Читать «Le Voleur d"Or (Золотой вор)» онлайн - страница 222

Марсель Аллен

— Au fait, comment s’est terminée la bagarre de l’autre jour ?

Juve interrogeait le chef, curieux de connaître la sincérité dont il pouvait faire preuve. Juve savait fort bien, en effet, comment l’échauffourée avait pris fin. Il s’était renseigné à ce sujet dès le lendemain à la préfecture, où nul n’avait pu croire ni même soupçonner qu’il avait joué un rôle dans l’affaire ; il parlait donc simplement par véritable curiosité.

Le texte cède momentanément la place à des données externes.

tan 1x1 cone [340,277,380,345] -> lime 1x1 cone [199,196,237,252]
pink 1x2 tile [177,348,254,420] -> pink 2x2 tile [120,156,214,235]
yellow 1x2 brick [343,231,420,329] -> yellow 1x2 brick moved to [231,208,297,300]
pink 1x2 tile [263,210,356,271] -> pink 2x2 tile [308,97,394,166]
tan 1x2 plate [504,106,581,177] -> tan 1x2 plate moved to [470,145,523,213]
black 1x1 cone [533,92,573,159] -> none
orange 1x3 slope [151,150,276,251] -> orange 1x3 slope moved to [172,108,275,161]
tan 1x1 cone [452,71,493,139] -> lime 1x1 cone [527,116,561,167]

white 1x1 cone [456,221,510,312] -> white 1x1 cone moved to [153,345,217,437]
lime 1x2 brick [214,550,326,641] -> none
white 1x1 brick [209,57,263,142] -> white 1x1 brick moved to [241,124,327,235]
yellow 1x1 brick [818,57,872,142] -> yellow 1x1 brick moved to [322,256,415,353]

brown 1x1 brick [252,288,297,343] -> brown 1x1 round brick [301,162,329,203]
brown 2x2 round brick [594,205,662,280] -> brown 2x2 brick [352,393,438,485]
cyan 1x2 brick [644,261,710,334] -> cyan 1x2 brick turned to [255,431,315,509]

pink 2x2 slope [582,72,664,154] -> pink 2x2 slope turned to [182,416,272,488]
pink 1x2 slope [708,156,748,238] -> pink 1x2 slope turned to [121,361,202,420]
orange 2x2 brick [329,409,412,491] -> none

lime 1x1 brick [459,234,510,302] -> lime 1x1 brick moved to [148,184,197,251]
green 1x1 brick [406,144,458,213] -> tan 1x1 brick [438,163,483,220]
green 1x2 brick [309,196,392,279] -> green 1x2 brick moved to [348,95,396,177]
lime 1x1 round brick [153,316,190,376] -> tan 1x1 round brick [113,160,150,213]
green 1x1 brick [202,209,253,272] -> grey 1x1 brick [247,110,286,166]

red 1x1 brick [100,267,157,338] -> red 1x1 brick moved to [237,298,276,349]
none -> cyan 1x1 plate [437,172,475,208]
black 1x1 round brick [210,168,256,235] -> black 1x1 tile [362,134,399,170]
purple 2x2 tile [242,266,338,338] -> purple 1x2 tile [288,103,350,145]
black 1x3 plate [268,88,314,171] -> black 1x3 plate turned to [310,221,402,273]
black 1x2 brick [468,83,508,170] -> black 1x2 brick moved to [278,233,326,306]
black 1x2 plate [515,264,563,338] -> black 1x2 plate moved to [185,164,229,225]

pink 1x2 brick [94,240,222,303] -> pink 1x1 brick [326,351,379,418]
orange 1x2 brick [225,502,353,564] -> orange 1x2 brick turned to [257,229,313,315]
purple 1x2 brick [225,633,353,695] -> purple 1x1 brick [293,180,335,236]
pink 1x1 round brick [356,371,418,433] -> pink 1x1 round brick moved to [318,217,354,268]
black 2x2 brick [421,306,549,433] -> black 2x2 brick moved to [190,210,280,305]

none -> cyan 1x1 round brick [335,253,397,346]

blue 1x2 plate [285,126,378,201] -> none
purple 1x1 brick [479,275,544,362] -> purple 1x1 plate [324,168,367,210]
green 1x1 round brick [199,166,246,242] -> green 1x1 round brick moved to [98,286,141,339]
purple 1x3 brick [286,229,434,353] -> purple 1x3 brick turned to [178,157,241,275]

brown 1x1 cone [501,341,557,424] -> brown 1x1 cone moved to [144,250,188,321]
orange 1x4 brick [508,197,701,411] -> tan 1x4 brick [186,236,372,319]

Le vieux chef, pourtant, en écoutant la question de Juve, avait douloureusement tressailli :

— Ce fut une terrible aventure ! déclarait-il. Trois des nôtres ont été poissés ; seuls mon fils et l’un de mes compagnons ont pu regagner l’Enfer !…

Le vieillard, ayant dit, se taisait quelques instants, comme écrasé sous le poids de ses réflexions.

— Ah ! la rousse ! la rousse ! déclarait-il soudain avec une expression de sombre énergie, comme je la hais !… Comme je voudrais m’en venger !

Il grinçait des dents désormais, il serrait les poings, subitement porté au paroxysme de la colère.

— Tu la hais ? demanda encore Juve. Pourquoi ? Elle ne te fait point de mal, puisqu’en somme elle vous laisse la paix à toi et à tes compagnons…

Or, à cette simple réponse de Juve, le vieillard haussait les épaules.

— La rousse ne me poursuit pas, oui, c’est vrai, disait-il, mais c’est parce qu’elle ne connaît pas l’existence de l’Enfer.

À ce moment, Juve voulut au hasard tenter une enquête.

— C’est toi qui le dis, fit-il ironiquement. Mais crois-tu qu’aucun inspecteur de la Sûreté ne soit en mesure de dénoncer l’existence de ta bande ?

— Non, répondait le vieillard ; la rousse n’hésiterait pas sans cela, et d’ailleurs j’ai des renseignements qui me prouvent que personne ne soupçonne cet égout.

À ce moment, Juve tressaillit.

À quels renseignements faisait allusion le Grouilleur ? Qui pouvait l’avoir documenté ?

Juve n’eut pas besoin de questionner encore.

Le maître de l’Enfer ajoutait en effet :

— C’est Trois-et-Deux qui me l’a dit !

Et Juve, qui ne connaissait pas Trois-et-Deux, nota ce nom, tout en se promettant d’en tirer parti.

Un quart d’heure après cependant, Juve, qui s’était assis sur la paillasse, s’entretenait encore amicalement avec le chef des Grouilleurs. Celui-ci, qui était toujours persuadé qu’il avait affaire à Job Askings, c’est-à-dire au Roi des voleurs, traitait son hôte avec un visible respect, avec une correction parfaite.

Juve, de son côté, ne se sentait point le courage de brusquer le vieil homme. Juve était trop honnête, trop philosophe aussi, en effet, pour n’avoir pas été frappé par l’extraordinaire probité dont le Grouilleur avait en somme fait preuve en sa faveur.

Ne venait-il pas de lui rendre une enveloppe où soi-disant il y avait cinquante mille francs d’enfermés ?

Cela faisait penser à Juve que tout bon sentiment n’était pas mort dans l’âme du bandit qu’il entretenait.

Ce chef, qui était capable d’un tel acte de probité, ce chef-là était « quelqu’un » et intriguait de plus en plus Juve, de plus en plus lui devenait sympathique.